WHAT IS BEING ASKED. For this exercise, reproduce the entries below exactly, but only from the line containing "No public comment." through the line containing "201 Mission Street, Suite", both included.
[DATA RECORDS — start]
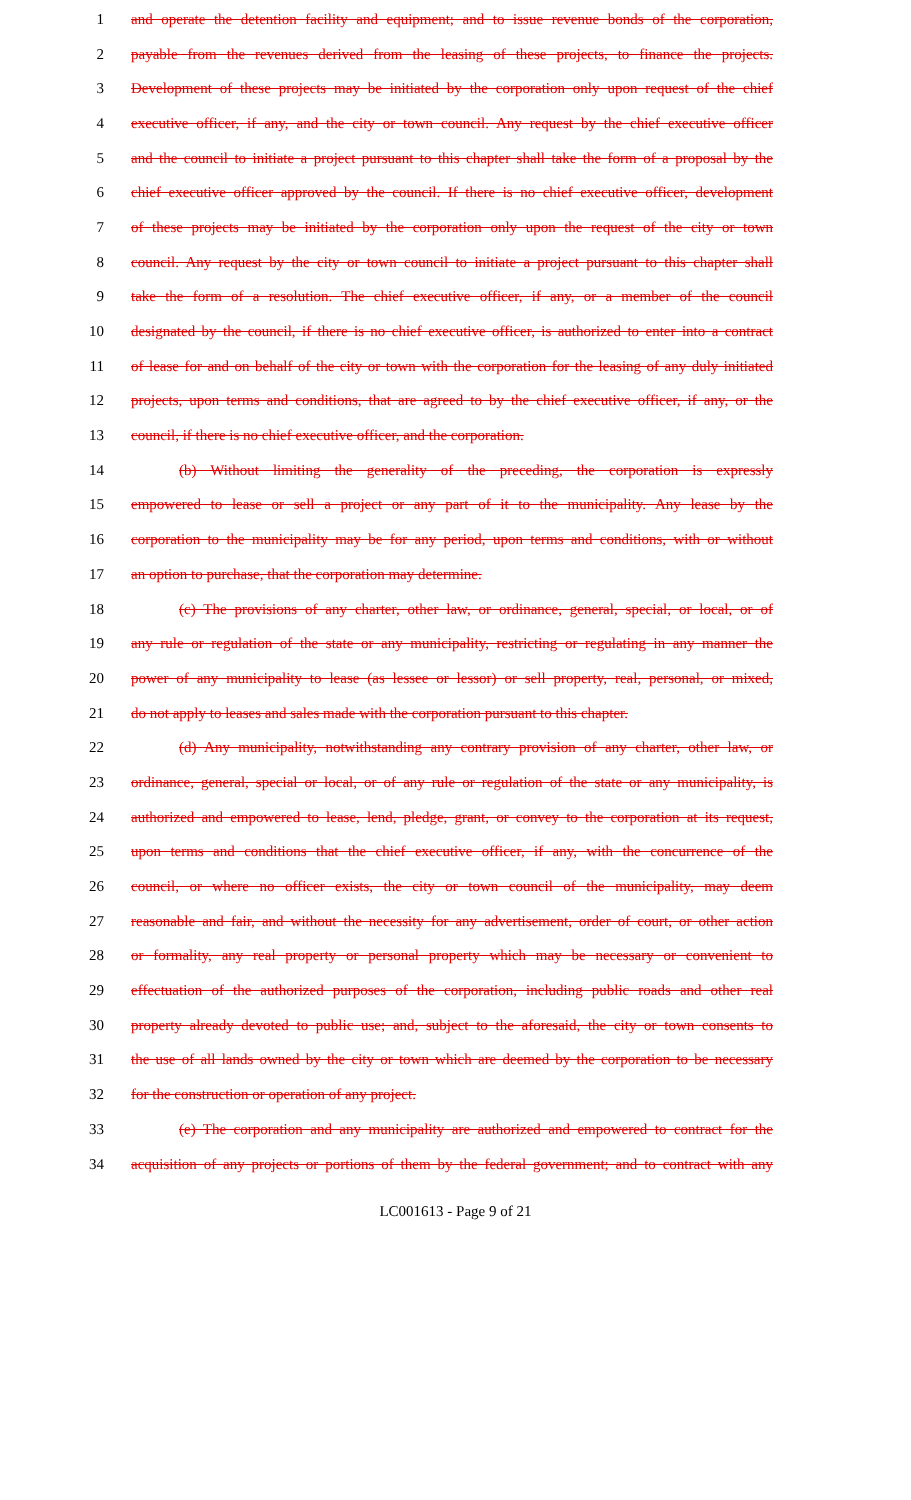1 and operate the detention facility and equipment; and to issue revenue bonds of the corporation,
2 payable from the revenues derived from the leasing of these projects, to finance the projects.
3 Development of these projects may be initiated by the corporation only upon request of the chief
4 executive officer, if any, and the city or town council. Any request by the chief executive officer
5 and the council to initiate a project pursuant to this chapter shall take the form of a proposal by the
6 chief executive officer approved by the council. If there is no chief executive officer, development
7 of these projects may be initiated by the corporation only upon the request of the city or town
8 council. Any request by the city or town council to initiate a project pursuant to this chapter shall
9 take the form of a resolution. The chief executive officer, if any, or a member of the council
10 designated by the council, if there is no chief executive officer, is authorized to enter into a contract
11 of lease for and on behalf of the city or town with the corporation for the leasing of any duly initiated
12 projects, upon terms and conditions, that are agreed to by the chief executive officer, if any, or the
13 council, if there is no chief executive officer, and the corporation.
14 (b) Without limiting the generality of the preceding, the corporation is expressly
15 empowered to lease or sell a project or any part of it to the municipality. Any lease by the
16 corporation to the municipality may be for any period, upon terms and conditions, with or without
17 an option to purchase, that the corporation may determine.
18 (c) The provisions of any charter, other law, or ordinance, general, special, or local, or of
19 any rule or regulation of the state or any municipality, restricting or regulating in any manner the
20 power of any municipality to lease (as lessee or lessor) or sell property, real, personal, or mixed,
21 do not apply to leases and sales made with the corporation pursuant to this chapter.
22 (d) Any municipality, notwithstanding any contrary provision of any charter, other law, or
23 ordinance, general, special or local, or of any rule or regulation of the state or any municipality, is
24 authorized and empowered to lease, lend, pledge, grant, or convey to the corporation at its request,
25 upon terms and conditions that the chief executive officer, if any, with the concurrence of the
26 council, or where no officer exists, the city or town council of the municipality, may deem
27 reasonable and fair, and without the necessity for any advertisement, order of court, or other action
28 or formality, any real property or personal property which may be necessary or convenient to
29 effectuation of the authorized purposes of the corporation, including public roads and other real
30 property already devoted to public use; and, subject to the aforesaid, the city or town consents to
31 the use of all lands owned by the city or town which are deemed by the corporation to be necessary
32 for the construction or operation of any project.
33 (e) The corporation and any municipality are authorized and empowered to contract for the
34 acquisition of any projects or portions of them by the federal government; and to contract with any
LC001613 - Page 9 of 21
[DATA RECORDS — finish]
[DATA RECORDS — start]
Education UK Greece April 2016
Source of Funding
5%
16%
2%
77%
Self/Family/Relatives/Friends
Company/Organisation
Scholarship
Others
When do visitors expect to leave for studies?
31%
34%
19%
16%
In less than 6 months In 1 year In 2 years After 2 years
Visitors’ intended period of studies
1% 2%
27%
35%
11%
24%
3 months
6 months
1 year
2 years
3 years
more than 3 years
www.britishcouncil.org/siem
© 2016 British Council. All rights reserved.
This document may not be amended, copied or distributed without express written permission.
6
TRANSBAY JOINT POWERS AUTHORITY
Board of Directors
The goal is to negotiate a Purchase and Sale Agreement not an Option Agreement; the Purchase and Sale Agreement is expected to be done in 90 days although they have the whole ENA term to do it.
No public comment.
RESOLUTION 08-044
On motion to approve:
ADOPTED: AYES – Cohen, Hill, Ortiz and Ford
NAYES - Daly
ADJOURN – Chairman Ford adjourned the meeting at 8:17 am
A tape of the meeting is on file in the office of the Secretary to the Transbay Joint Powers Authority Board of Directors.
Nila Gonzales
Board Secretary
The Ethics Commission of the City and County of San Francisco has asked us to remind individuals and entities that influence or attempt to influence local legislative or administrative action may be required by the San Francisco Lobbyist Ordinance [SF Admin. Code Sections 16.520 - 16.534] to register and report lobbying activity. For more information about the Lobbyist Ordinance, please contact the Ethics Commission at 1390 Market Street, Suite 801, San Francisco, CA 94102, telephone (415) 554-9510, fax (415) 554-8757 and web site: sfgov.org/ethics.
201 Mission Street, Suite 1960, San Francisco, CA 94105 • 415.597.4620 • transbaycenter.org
[DATA RECORDS — finish]
RESPONSE TO THE EXERCISE.
No public comment.
RESOLUTION 08-044
On motion to approve:
ADOPTED: AYES – Cohen, Hill, Ortiz and Ford
NAYES - Daly
ADJOURN – Chairman Ford adjourned the meeting at 8:17 am
A tape of the meeting is on file in the office of the Secretary to the Transbay Joint Powers Authority Board of Directors.
Nila Gonzales
Board Secretary
The Ethics Commission of the City and County of San Francisco has asked us to remind individuals and entities that influence or attempt to influence local legislative or administrative action may be required by the San Francisco Lobbyist Ordinance [SF Admin. Code Sections 16.520 - 16.534] to register and report lobbying activity. For more information about the Lobbyist Ordinance, please contact the Ethics Commission at 1390 Market Street, Suite 801, San Francisco, CA 94102, telephone (415) 554-9510, fax (415) 554-8757 and web site: sfgov.org/ethics.
201 Mission Street, Suite 1960, San Francisco, CA 94105 • 415.597.4620 • transbaycenter.org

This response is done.